• **Given text**
First Sign – or just a coincidence?

Perhaps it’s just me being optimistic, but I think Baby Champuru signed back the word “diaper” to me today.

We started our Baby Signing efforts on June 18, 2009 with a few simple words, “diaper” being one of them, in hopes that someday she would be able to let me know when she needs a change.  Every time we did a diaper change, I would do the sign for diaper (patting the front my hips – where the diaper pins or velcro would be) as I repeated the word very deliberately.  Today, when I lay her down to do the diaper change, I said, “diaper” and patted my hips.  Then she copied.

Of course, I realize that she probably hasn’t made the connection quite yet but is likely just copying my gestures – but it’s a start!

NOTE:  Wouldn’t you know it? I just realized that I had been doing the sign for “diaper” wrong. It should actually be both hands at hips with the first two fingers opening and closing on the thumbs.  I’ll start using the correct sign now and hope it doesn’t confuse her.

Independent streak

Donna and Baby Champuru

At 8-1/2 months, Baby Champuru likes to think she is all grown up.  She has been able to pull herself into a standing position since she was 7 months old.  Now, she’s trying to take steps.  Usually, she’ll clutch my fingers in her tiny fists and take a few steps toward me.  Every so often though, she’ll start feeling brave and will let go of my fingers — or if I’m holding her by the waist, she’ll try to push my hands away.  Of course, she’s not ready to walk without support, so she’ll stand for a moment or two, try to take a step, then lose her balance and plop on her bottom.  But she isn’t easily deterred and will keep practicing.  At this rate, I suspect she’ll be walking well before her first birthday.

• **Check your understanding**
• a. From the baby blog, list the actions that the sentence beginning "Of course, she's not ready to walk without support" says Baby Champuru takes.
• b. Print the stretch of the baby blog from "Independent streak" through "her first birthday.", copied word for word.

• **Supplied material**
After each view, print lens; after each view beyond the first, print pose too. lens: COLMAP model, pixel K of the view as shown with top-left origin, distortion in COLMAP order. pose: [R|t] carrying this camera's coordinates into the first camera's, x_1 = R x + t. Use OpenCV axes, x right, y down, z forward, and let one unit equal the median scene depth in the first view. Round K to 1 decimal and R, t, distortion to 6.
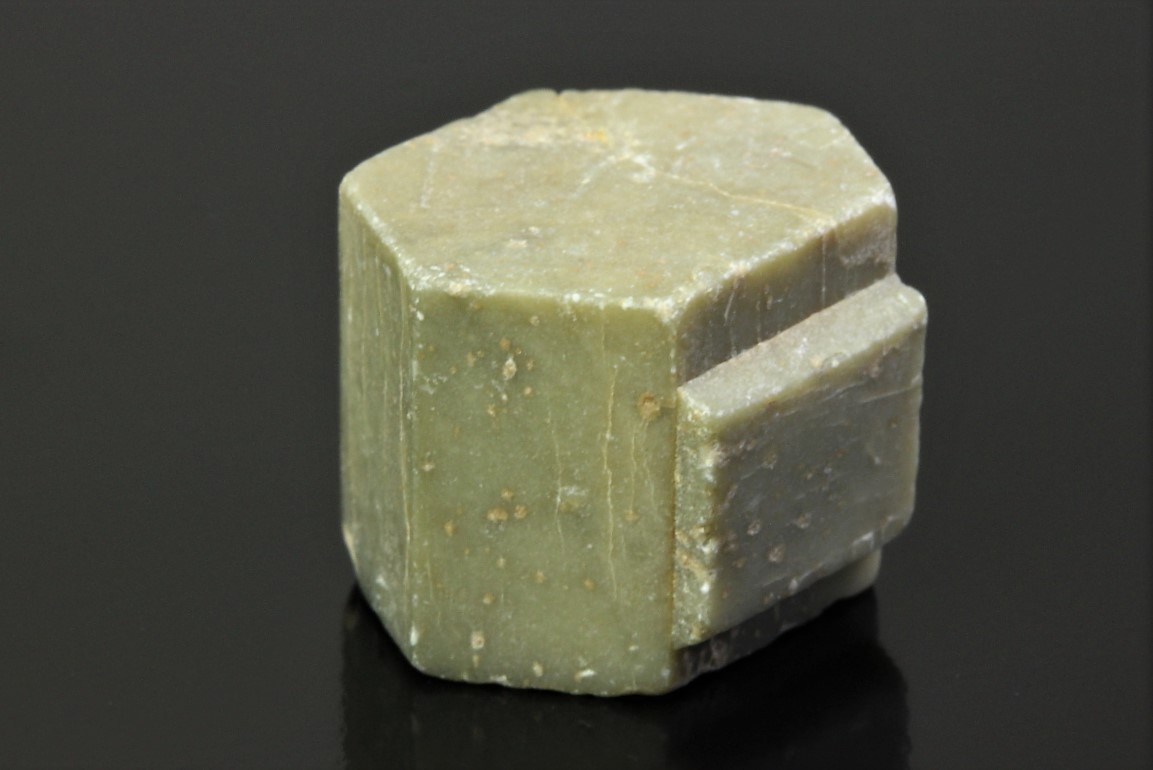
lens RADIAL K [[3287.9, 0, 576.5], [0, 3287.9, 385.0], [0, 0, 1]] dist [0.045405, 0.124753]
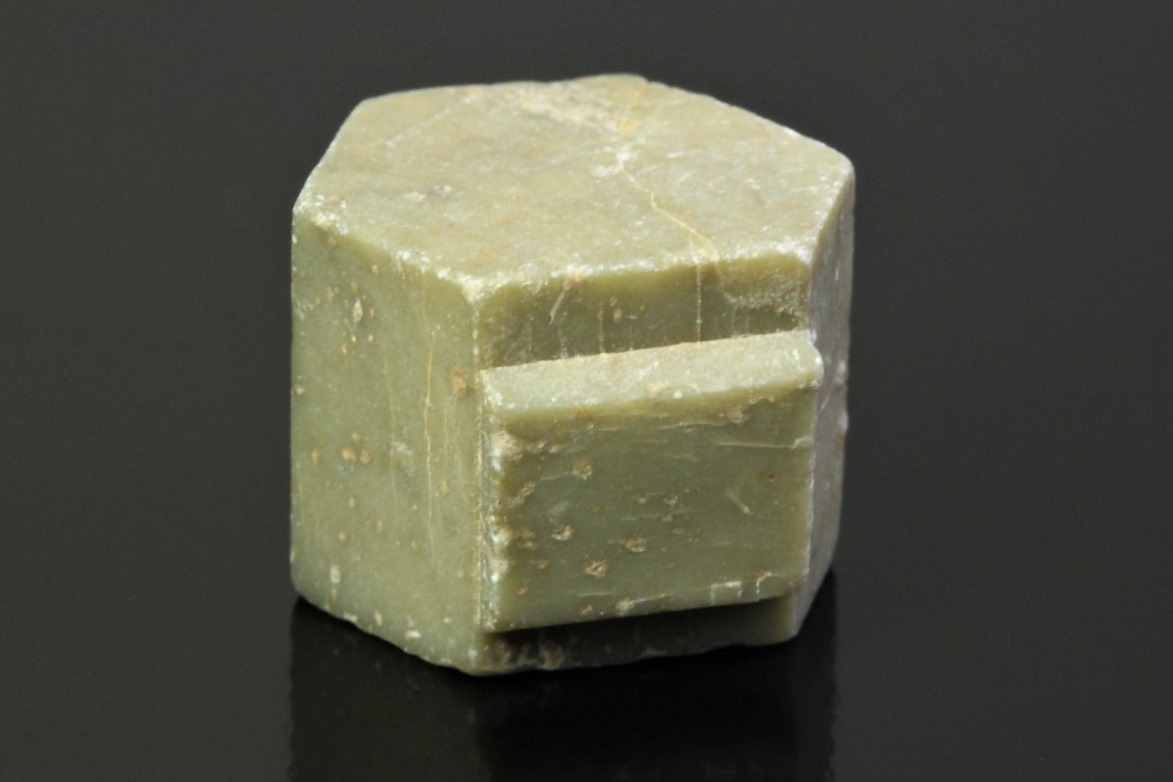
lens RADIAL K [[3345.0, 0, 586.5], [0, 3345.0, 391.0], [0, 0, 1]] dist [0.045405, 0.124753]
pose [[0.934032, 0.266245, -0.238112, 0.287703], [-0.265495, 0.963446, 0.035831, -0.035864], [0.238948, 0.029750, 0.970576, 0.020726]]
--
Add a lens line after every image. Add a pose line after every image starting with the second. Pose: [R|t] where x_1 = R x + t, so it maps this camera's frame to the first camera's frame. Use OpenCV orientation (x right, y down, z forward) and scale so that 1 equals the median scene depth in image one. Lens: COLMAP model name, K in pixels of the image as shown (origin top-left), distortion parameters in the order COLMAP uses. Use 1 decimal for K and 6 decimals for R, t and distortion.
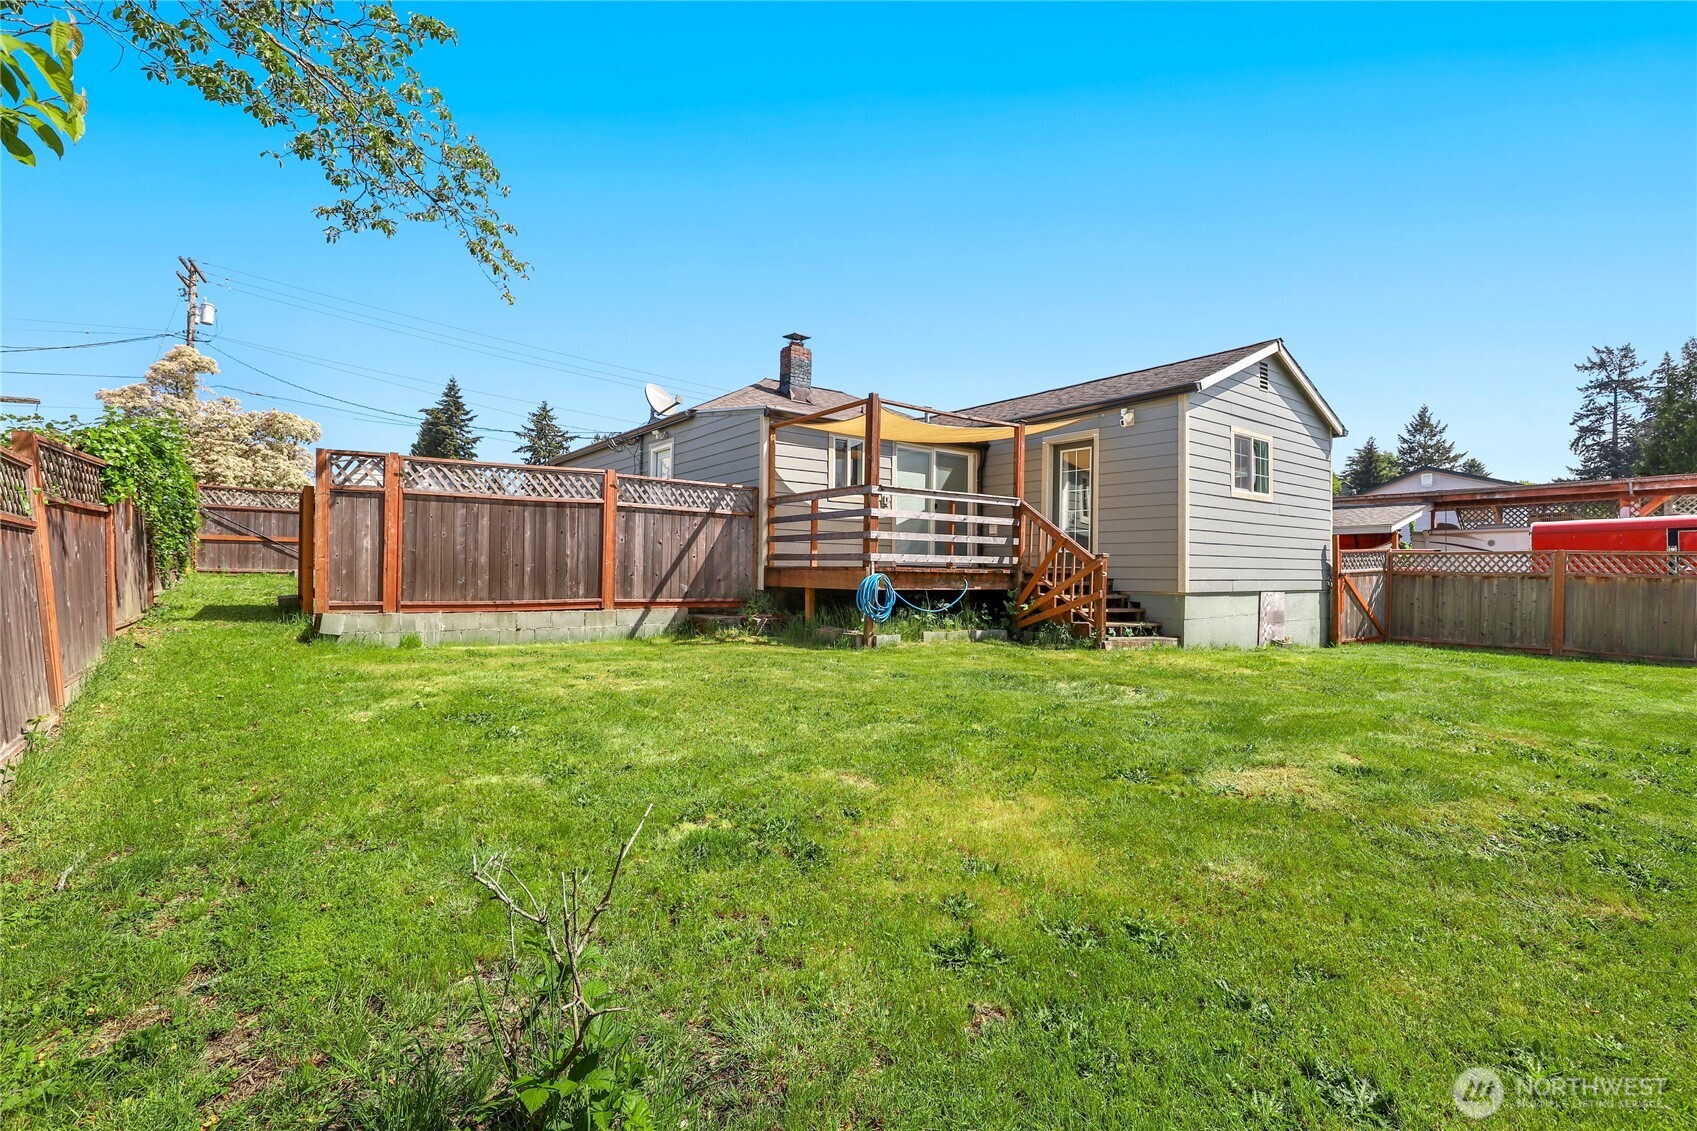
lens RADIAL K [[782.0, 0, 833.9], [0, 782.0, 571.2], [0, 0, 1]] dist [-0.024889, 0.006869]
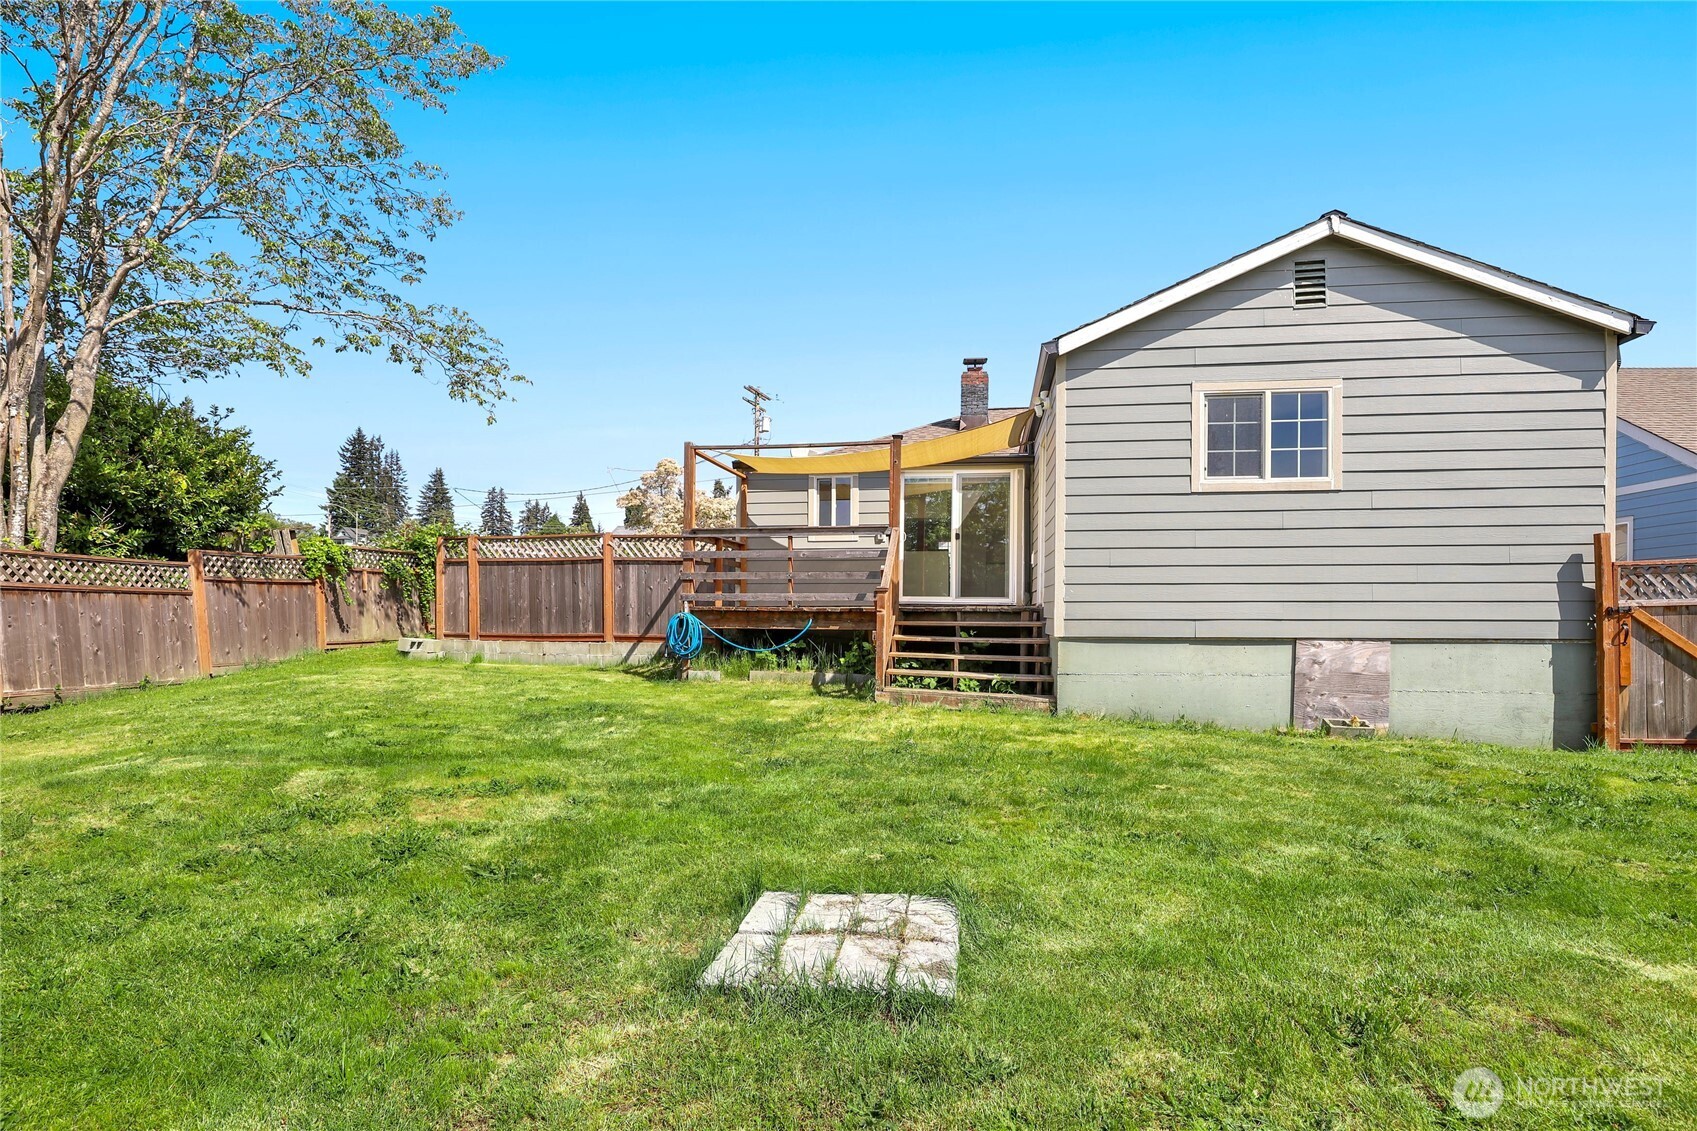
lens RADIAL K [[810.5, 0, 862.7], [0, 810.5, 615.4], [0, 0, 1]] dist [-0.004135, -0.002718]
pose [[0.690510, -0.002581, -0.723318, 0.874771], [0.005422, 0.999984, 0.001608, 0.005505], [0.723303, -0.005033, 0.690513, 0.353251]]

• **Exercise answers**
• a.
- Stands for a moment or two
- Tries to take a step
- Loses her balance
- Plops on her bottom

• b.
Independent streak

Donna and Baby Champuru

At 8-1/2 months, Baby Champuru likes to think she is all grown up.  She has been able to pull herself into a standing position since she was 7 months old.  Now, she’s trying to take steps.  Usually, she’ll clutch my fingers in her tiny fists and take a few steps toward me.  Every so often though, she’ll start feeling brave and will let go of my fingers — or if I’m holding her by the waist, she’ll try to push my hands away.  Of course, she’s not ready to walk without support, so she’ll stand for a moment or two, try to take a step, then lose her balance and plop on her bottom.  But she isn’t easily deterred and will keep practicing.  At this rate, I suspect she’ll be walking well before her first birthday.